For Loretta and Elma, the happy mood shopping downtown with their mother changed the instant they returned home and their father broke the news to their mother. “He took her aside and told her,” Alma said.
“She put on all black after that, like Italian women did back then,” Loretta said.
“I remember just like it was yesterday,” Gidge said. “I was at friend’s house playing cards, and Loretta called. She said, ‘Gidge, you better come home; we got a telegram.’ When I got to the house everybody was in tears: my mother, my sisters, my little brother. My pa, yeah, he was sobbing and crying, too. My mother was never the same again. She never got over it. My ma said when he left, ‘I’ll never see him again.’ You know, she was right.”
“When he left, he came in the bedroom and said good-bye,” Loretta nodded. “That was it. We never saw him again.”
“When he died, the whole neighborhood mourned with us, not just the Italian people, but the Polish, the Lithuanians, the Jewish people, too,” Elma said. “When they came in the store, they couldn’t express how sad they were.”
Their mother’s desolation was profound, having given birth to Tony at 16 and becoming the youngest Gold Star mother in Kenosha at 35 when he was killed.
“Ma wanted no part of the blue star flag or the gold star. She said she didn’t want to advertise it,” Elma said.
Nor could Jessie Mantuano bring herself to hold Tony’s posthumous Purple Heart. “My mom never wanted it,” Gidge says. “She said, ‘I want my son back. I don’t want this medal.”
“There was no Christmas that year for us,” Sam said.
“We had no TV back then. We had radio. We didn’t play that radio for at least a year. They (their parents) didn’t allow it. They were very sober, very somber,” Gidge said. “There was no fun at all. Our mother would do nothing at all, just bawl, cry.”

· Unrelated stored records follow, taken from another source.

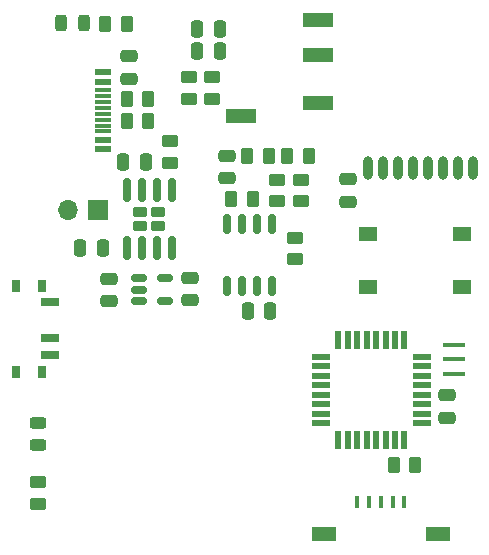
<source format=gbr>
%TF.GenerationSoftware,KiCad,Pcbnew,(6.0.0)*%
%TF.CreationDate,2023-02-19T23:28:08+01:00*%
%TF.ProjectId,DETECTIVE BOYS BADGE,44455445-4354-4495-9645-20424f595320,rev?*%
%TF.SameCoordinates,Original*%
%TF.FileFunction,Paste,Top*%
%TF.FilePolarity,Positive*%
%FSLAX46Y46*%
G04 Gerber Fmt 4.6, Leading zero omitted, Abs format (unit mm)*
G04 Created by KiCad (PCBNEW (6.0.0)) date 2023-02-19 23:28:08*
%MOMM*%
%LPD*%
G01*
G04 APERTURE LIST*
G04 Aperture macros list*
%AMRoundRect*
0 Rectangle with rounded corners*
0 $1 Rounding radius*
0 $2 $3 $4 $5 $6 $7 $8 $9 X,Y pos of 4 corners*
0 Add a 4 corners polygon primitive as box body*
4,1,4,$2,$3,$4,$5,$6,$7,$8,$9,$2,$3,0*
0 Add four circle primitives for the rounded corners*
1,1,$1+$1,$2,$3*
1,1,$1+$1,$4,$5*
1,1,$1+$1,$6,$7*
1,1,$1+$1,$8,$9*
0 Add four rect primitives between the rounded corners*
20,1,$1+$1,$2,$3,$4,$5,0*
20,1,$1+$1,$4,$5,$6,$7,0*
20,1,$1+$1,$6,$7,$8,$9,0*
20,1,$1+$1,$8,$9,$2,$3,0*%
G04 Aperture macros list end*
%ADD10RoundRect,0.250000X0.250000X0.475000X-0.250000X0.475000X-0.250000X-0.475000X0.250000X-0.475000X0*%
%ADD11RoundRect,0.250000X0.262500X0.450000X-0.262500X0.450000X-0.262500X-0.450000X0.262500X-0.450000X0*%
%ADD12R,2.500000X1.200000*%
%ADD13R,1.550000X1.300000*%
%ADD14RoundRect,0.243750X0.456250X-0.243750X0.456250X0.243750X-0.456250X0.243750X-0.456250X-0.243750X0*%
%ADD15RoundRect,0.250000X-0.250000X-0.475000X0.250000X-0.475000X0.250000X0.475000X-0.250000X0.475000X0*%
%ADD16RoundRect,0.400000X0.000000X-0.600000X0.000000X-0.600000X0.000000X0.600000X0.000000X0.600000X0*%
%ADD17RoundRect,0.250000X0.475000X-0.250000X0.475000X0.250000X-0.475000X0.250000X-0.475000X-0.250000X0*%
%ADD18RoundRect,0.150000X-0.150000X0.675000X-0.150000X-0.675000X0.150000X-0.675000X0.150000X0.675000X0*%
%ADD19RoundRect,0.243750X0.243750X0.456250X-0.243750X0.456250X-0.243750X-0.456250X0.243750X-0.456250X0*%
%ADD20R,0.800000X1.000000*%
%ADD21R,1.500000X0.700000*%
%ADD22RoundRect,0.250000X0.450000X-0.262500X0.450000X0.262500X-0.450000X0.262500X-0.450000X-0.262500X0*%
%ADD23RoundRect,0.250000X-0.450000X0.262500X-0.450000X-0.262500X0.450000X-0.262500X0.450000X0.262500X0*%
%ADD24RoundRect,0.250000X-0.475000X0.250000X-0.475000X-0.250000X0.475000X-0.250000X0.475000X0.250000X0*%
%ADD25R,1.600000X0.550000*%
%ADD26R,0.550000X1.600000*%
%ADD27R,1.700000X1.700000*%
%ADD28O,1.700000X1.700000*%
%ADD29R,1.450000X0.600000*%
%ADD30R,1.450000X0.300000*%
%ADD31RoundRect,0.250000X-0.262500X-0.450000X0.262500X-0.450000X0.262500X0.450000X-0.262500X0.450000X0*%
%ADD32R,1.900000X0.400000*%
%ADD33RoundRect,0.150000X-0.512500X-0.150000X0.512500X-0.150000X0.512500X0.150000X-0.512500X0.150000X0*%
%ADD34RoundRect,0.230000X-0.375000X0.230000X-0.375000X-0.230000X0.375000X-0.230000X0.375000X0.230000X0*%
%ADD35RoundRect,0.150000X-0.150000X0.825000X-0.150000X-0.825000X0.150000X-0.825000X0.150000X0.825000X0*%
%ADD36R,0.400000X1.000000*%
%ADD37R,2.000000X1.300000*%
G04 APERTURE END LIST*
D10*
%TO.C,C6*%
X139450000Y-127800000D03*
X137550000Y-127800000D03*
%TD*%
D11*
%TO.C,R9*%
X156912500Y-120000000D03*
X155087500Y-120000000D03*
%TD*%
D12*
%TO.C,J1*%
X157650000Y-111455000D03*
X157650000Y-108455000D03*
X151150000Y-116555000D03*
X157650000Y-115455000D03*
%TD*%
D13*
%TO.C,SW2*%
X161920000Y-126550000D03*
X169880000Y-126550000D03*
X161920000Y-131050000D03*
X169880000Y-131050000D03*
%TD*%
D14*
%TO.C,D1*%
X134000000Y-144437500D03*
X134000000Y-142562500D03*
%TD*%
D15*
%TO.C,C7*%
X147450000Y-109200000D03*
X149350000Y-109200000D03*
%TD*%
D16*
%TO.C,U1*%
X163175000Y-120980000D03*
X161905000Y-120980000D03*
X164445000Y-120980000D03*
X165715000Y-120980000D03*
X166985000Y-120980000D03*
X168255000Y-120980000D03*
X169525000Y-120980000D03*
X170795000Y-120980000D03*
%TD*%
D15*
%TO.C,C9*%
X147450000Y-111100000D03*
X149350000Y-111100000D03*
%TD*%
%TO.C,C5*%
X141200000Y-120475000D03*
X143100000Y-120475000D03*
%TD*%
D11*
%TO.C,R13*%
X165912500Y-146100000D03*
X164087500Y-146100000D03*
%TD*%
D17*
%TO.C,C11*%
X168600000Y-142150000D03*
X168600000Y-140250000D03*
%TD*%
D18*
%TO.C,U4*%
X153805000Y-125775000D03*
X152535000Y-125775000D03*
X151265000Y-125775000D03*
X149995000Y-125775000D03*
X149995000Y-131025000D03*
X151265000Y-131025000D03*
X152535000Y-131025000D03*
X153805000Y-131025000D03*
%TD*%
D19*
%TO.C,D2*%
X137837500Y-108750000D03*
X135962500Y-108750000D03*
%TD*%
D20*
%TO.C,SW1*%
X134355000Y-130950000D03*
X132145000Y-130950000D03*
X134355000Y-138250000D03*
X132145000Y-138250000D03*
D21*
X135005000Y-132350000D03*
X135005000Y-135350000D03*
X135005000Y-136850000D03*
%TD*%
D22*
%TO.C,R6*%
X148700000Y-115112500D03*
X148700000Y-113287500D03*
%TD*%
D11*
%TO.C,R8*%
X153512500Y-120000000D03*
X151687500Y-120000000D03*
%TD*%
D22*
%TO.C,R7*%
X145175000Y-120537500D03*
X145175000Y-118712500D03*
%TD*%
D23*
%TO.C,R5*%
X146800000Y-113287500D03*
X146800000Y-115112500D03*
%TD*%
%TO.C,RG1*%
X155700000Y-126887500D03*
X155700000Y-128712500D03*
%TD*%
D24*
%TO.C,C2*%
X140000000Y-130350000D03*
X140000000Y-132250000D03*
%TD*%
D22*
%TO.C,R11*%
X156250000Y-123812500D03*
X156250000Y-121987500D03*
%TD*%
D25*
%TO.C,U5*%
X166450000Y-142600000D03*
X166450000Y-141800000D03*
X166450000Y-141000000D03*
X166450000Y-140200000D03*
X166450000Y-139400000D03*
X166450000Y-138600000D03*
X166450000Y-137800000D03*
X166450000Y-137000000D03*
D26*
X165000000Y-135550000D03*
X164200000Y-135550000D03*
X163400000Y-135550000D03*
X162600000Y-135550000D03*
X161800000Y-135550000D03*
X161000000Y-135550000D03*
X160200000Y-135550000D03*
X159400000Y-135550000D03*
D25*
X157950000Y-137000000D03*
X157950000Y-137800000D03*
X157950000Y-138600000D03*
X157950000Y-139400000D03*
X157950000Y-140200000D03*
X157950000Y-141000000D03*
X157950000Y-141800000D03*
X157950000Y-142600000D03*
D26*
X159400000Y-144050000D03*
X160200000Y-144050000D03*
X161000000Y-144050000D03*
X161800000Y-144050000D03*
X162600000Y-144050000D03*
X163400000Y-144050000D03*
X164200000Y-144050000D03*
X165000000Y-144050000D03*
%TD*%
D24*
%TO.C,C1*%
X160200000Y-121950000D03*
X160200000Y-123850000D03*
%TD*%
D17*
%TO.C,C3*%
X141650000Y-113450000D03*
X141650000Y-111550000D03*
%TD*%
D27*
%TO.C,BT1*%
X139050000Y-124525000D03*
D28*
X136510000Y-124525000D03*
%TD*%
D11*
%TO.C,R10*%
X152162500Y-123600000D03*
X150337500Y-123600000D03*
%TD*%
D29*
%TO.C,USB1*%
X139495000Y-112900000D03*
X139495000Y-113700000D03*
D30*
X139495000Y-114900000D03*
X139495000Y-115900000D03*
X139495000Y-116400000D03*
X139495000Y-117400000D03*
D29*
X139495000Y-118600000D03*
X139495000Y-119400000D03*
X139495000Y-119400000D03*
X139495000Y-118600000D03*
D30*
X139495000Y-117900000D03*
X139495000Y-116900000D03*
X139495000Y-115400000D03*
X139495000Y-114400000D03*
D29*
X139495000Y-113700000D03*
X139495000Y-112900000D03*
%TD*%
D22*
%TO.C,R12*%
X154250000Y-123800000D03*
X154250000Y-121975000D03*
%TD*%
D24*
%TO.C,C8*%
X150000000Y-119950000D03*
X150000000Y-121850000D03*
%TD*%
D31*
%TO.C,R3*%
X141487500Y-117050000D03*
X143312500Y-117050000D03*
%TD*%
D32*
%TO.C,X1*%
X169200000Y-138400000D03*
X169200000Y-137200000D03*
X169200000Y-136000000D03*
%TD*%
D33*
%TO.C,U2*%
X142487500Y-130337500D03*
X142487500Y-131287500D03*
X142487500Y-132237500D03*
X144762500Y-132237500D03*
X144762500Y-130337500D03*
%TD*%
D34*
%TO.C,U3*%
X144150000Y-124730000D03*
X142650000Y-124730000D03*
X144150000Y-125870000D03*
X142650000Y-125870000D03*
D35*
X145305000Y-122825000D03*
X144035000Y-122825000D03*
X142765000Y-122825000D03*
X141495000Y-122825000D03*
X141495000Y-127775000D03*
X142765000Y-127775000D03*
X144035000Y-127775000D03*
X145305000Y-127775000D03*
%TD*%
D23*
%TO.C,R1*%
X134000000Y-147587500D03*
X134000000Y-149412500D03*
%TD*%
D31*
%TO.C,R4*%
X139662500Y-108775000D03*
X141487500Y-108775000D03*
%TD*%
D24*
%TO.C,C4*%
X146825000Y-130300000D03*
X146825000Y-132200000D03*
%TD*%
D15*
%TO.C,C10*%
X151750000Y-133100000D03*
X153650000Y-133100000D03*
%TD*%
D31*
%TO.C,R2*%
X141487500Y-115150000D03*
X143312500Y-115150000D03*
%TD*%
D36*
%TO.C,J2*%
X161000000Y-149290000D03*
X162000000Y-149290000D03*
X163000000Y-149290000D03*
X164000000Y-149290000D03*
X165000000Y-149290000D03*
D37*
X158200000Y-151990000D03*
X167800000Y-151990000D03*
%TD*%
M02*

</source>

The next year, Elma and Al, with their father’s blessing, brought home a Christmas tree to brighten the holiday again. But Gidge says it was 10 years before Jessie Mantuano began to come to terms with Tony’s death. “She did start to come out of her shell, but it scarred her for life. War is an ugly thing, and people don’t know how bad it is until you go through something like this,” said Gidge, who was drafted into an Army tank unit a year after Tony’s death.
Today, the older siblings share memories of Tony’s love for the used guitar he bought and taught himself to play, the only item he asked his parents to send him in the Marines. Each remembers him in their own way, too.
Gidge and wife Dorothy named their eldest son after Tony, who Gidge revered. He treasures the letters Tony wrote to him, keeps them with photos of Tony and other mementoes. They played baseball together, Gidge catching his older brother’s overpowering throws for a championship team. “I’m lost without you,” Tony wrote to him in one of the letters.
Then, as now, Gidge says he was proud of Tony, happy that Tony realized his dream of becoming a Marine. “But I was sad, too, because he wasn’t there anymore,” says Gidge, explaining why he holds those last letters from Tony so close. “It’s a part of him, part of Tony. Anything I can find that’s part of him, I want to have it. I lost my brother, my big brother. He was my idol.”
Al recalls being excited when Tony wrote him a few brief letters. “I wrote to him, too,” he said. “I was very proud: My big brother was in the Marine Corps fighting the war. I never was worried about him. I never was too concerned. He was in good shape. He was in the Marine Corps, and he was in a tank. What could go wrong? Of course, that was a kid thinking. I know better now.”
“I know he was gentle,” Loretta said. “Everybody liked him. I know in junior high school at McKinley he was very popular.”
“I missed out on all of that, the kind of guy he was,” Sam says. “I just wish I got to know him. But at the end of every letter, he wrote, ‘Hugs and kisses to Junior.’“
“Like he was our father,” Elma says, smiling. “Always, ‘love and kisses for the kids.’ He would have made a good daddy and a good grandpa.”